Ab 11. Januar 2019 geht es in fast 30 Städten auf Zeitreise durch ein turbulentes Jahrhundert. Freut euch auf ein zweistündiges Bergfilm-Programm, ausgewählt und zusammengestellt von den Machern der European Outdoor Film Tour. Als Partner der Filmtour werden auch wir vom DAV Summit Club Sie an den Tour-Stationen begrüßen.

Meru (2015)

Die drei Bergsteiger Conrad Anker, Jimmy Chin und Renan Ozturk fassen den Plan, den Meru, einen mehr als 6000 Meter hohen Berg im Himalaya, zu besteigen. Schon viele Extremsportler sind daran gescheitert. Allen Widrigkeiten zum Trotz schaffen es die drei fast bis an die Spitze, müssen aber doch vorher umkehren. Drei Jahre später kommen die Kletterer erneut zusammen und wollen beenden, was sie einst begonnen haben.

BOFF – Bayerisches Outdoor Filmfestival –

Bayerisch und weltoffen zugleich – das ist das B/O/F/F 2018. Das Festival-Format zeigt Abenteuerfilme, die auf ihre Weise mit Bayern zu tun haben: Entweder sind die Protagonisten aus dem Freistaat, und/oder die Filmemacher, und/oder der Streifen wurde in den Bayerischen Alpen gedreht.

Erklärtes Ziel der B/O/F/F ist es, auf dem gemeinsamen Nenner Bayern eine besondere Nähe zwischen Festivalbesuchern, Bergsportlern, Protagonisten, Filmemachern sowie Vertretern von Industrie und Medien herzustellen. Das B/O/F/F steht für eine Atmosphäre, die die Freude an der Heimat mit der Lust auf die Fremde verbindet – zu einer Mischung, aus der neue Abenteuer und Projekte wachsen können.

Bei aller Liebe zur Heimat ist das B/O/F/F erklärtermaßen weltgewandt – die Schauplätze der 2018 präsentierten Ski-, Kletter- und Mountainbike-Filme liegen zwischen grandiosen Wänden in den patagonischen Anden und dem Gran Paradiso in den Grajischen Alpen.
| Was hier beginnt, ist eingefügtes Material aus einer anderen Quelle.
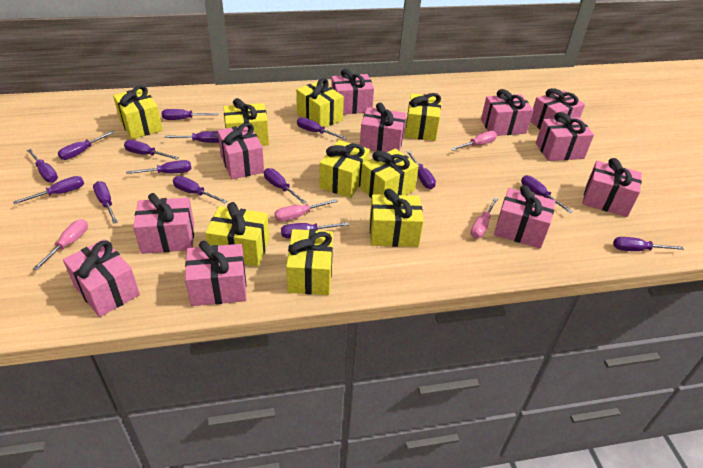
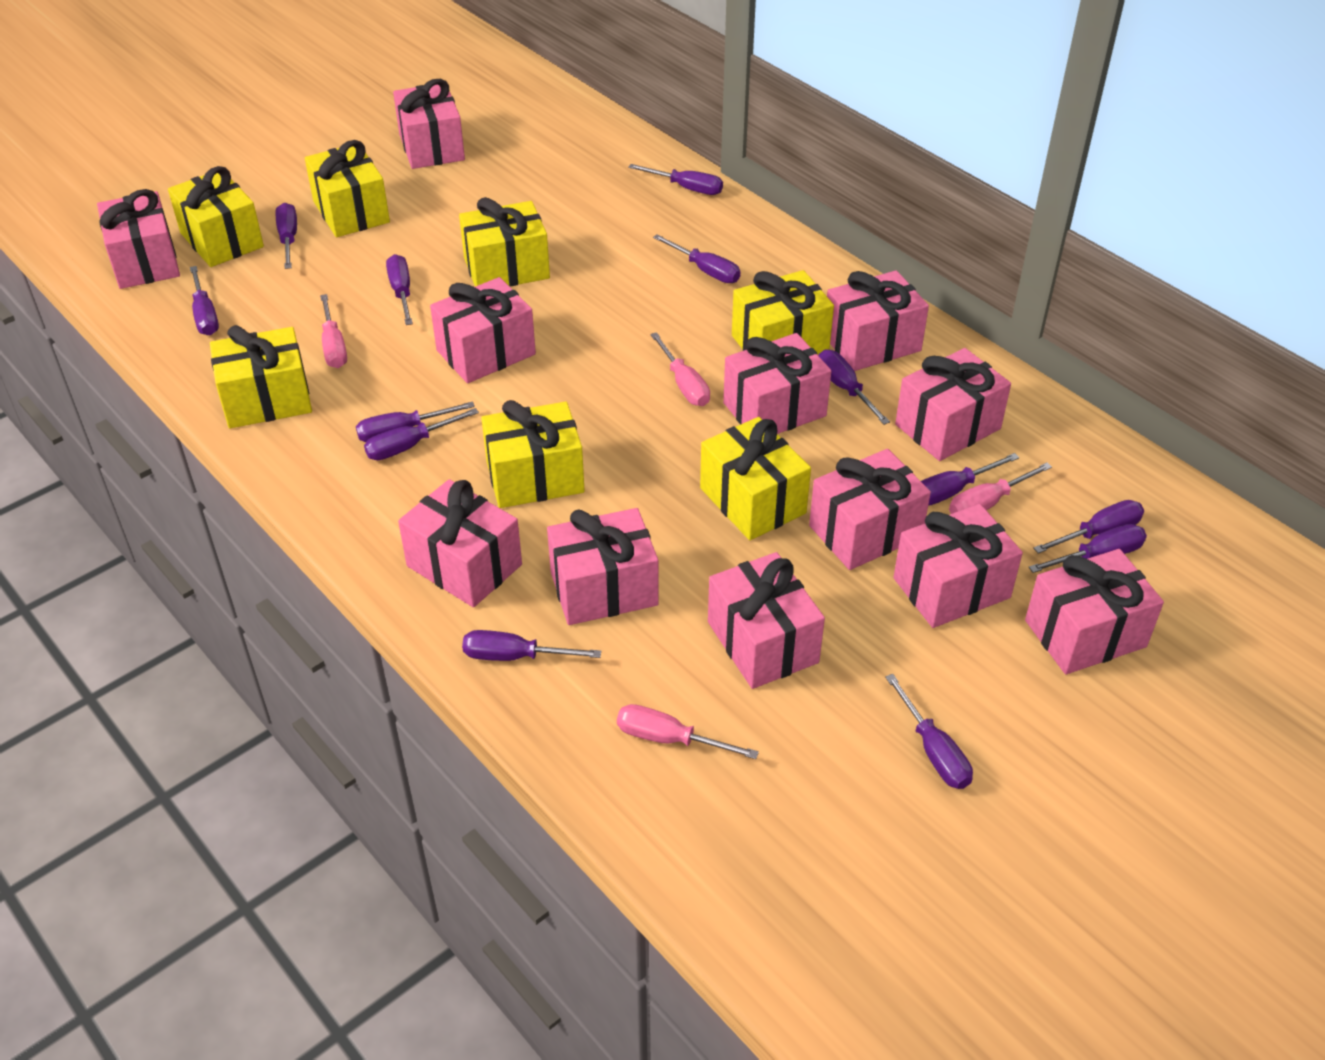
pink gift: [63,239,140,317] [133,193,194,254] [185,240,246,306] [218,123,264,179] [331,69,374,114] [360,103,406,152] [481,89,533,136] [494,185,555,249] [530,88,585,129] [536,112,594,161] [582,158,642,217] = 11 -> [97,189,180,289] [393,79,465,169] [398,479,522,607] [430,277,536,383] [547,508,659,625] [708,552,825,689] [723,333,831,434] [809,449,931,570] [827,270,929,371] [893,504,1023,628] [895,348,1011,461] [1025,549,1164,674] = 12
purple screwdriver: [13,176,84,204] [27,149,58,183] [58,131,115,160] [93,181,118,224] [124,140,179,160] [126,160,191,174] [162,109,219,120] [164,131,219,143] [173,176,227,203] [264,168,306,204] [281,222,349,238] [297,117,346,140] [406,151,436,189] [521,175,573,213] [613,237,684,251] = 15 -> [190,266,219,335] [275,203,297,269] [356,401,475,442] [364,408,479,460] [386,254,413,325] [462,630,601,661] [628,164,723,195] [653,234,741,283] [819,350,890,425] [885,674,973,789] [921,453,1019,506] [1029,524,1147,573] [1033,500,1144,554] = 13
yellow gift: [113,85,163,139] [205,202,269,266] [224,98,269,146] [286,229,333,295] [296,78,344,127] [319,140,370,198] [360,149,419,198] [370,189,424,247] [405,93,441,141] = 9 -> [168,166,264,267] [210,325,312,428] [305,140,390,237] [459,197,550,287] [481,400,585,508] [700,417,811,540] [732,270,834,354] = 7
Das jeweils Bayerische formt die Klammer, die eine Vielfalt an Menschen, Orten und Themen zusammenhält.

Everest (2015)

Im Jahr 1996 beschließen zwei Expeditions-Gruppen, sich der größten Herausforderung für einen Bergsteiger zu stellen und die Besteigung des Everest zu wagen. Gut ausgerüstet und entschlossen machen sich die Männer auf den Weg. Doch während des Aufstiegs werden sie von einem ungewöhnlich heftigen Schneesturm überrascht. Das selbst unter den besten Umständen gefährliche Abenteuer wird zu einem Kampf ums Überleben, und nur die Hoffnung auf Rettung treibt die Expeditionen weiter an.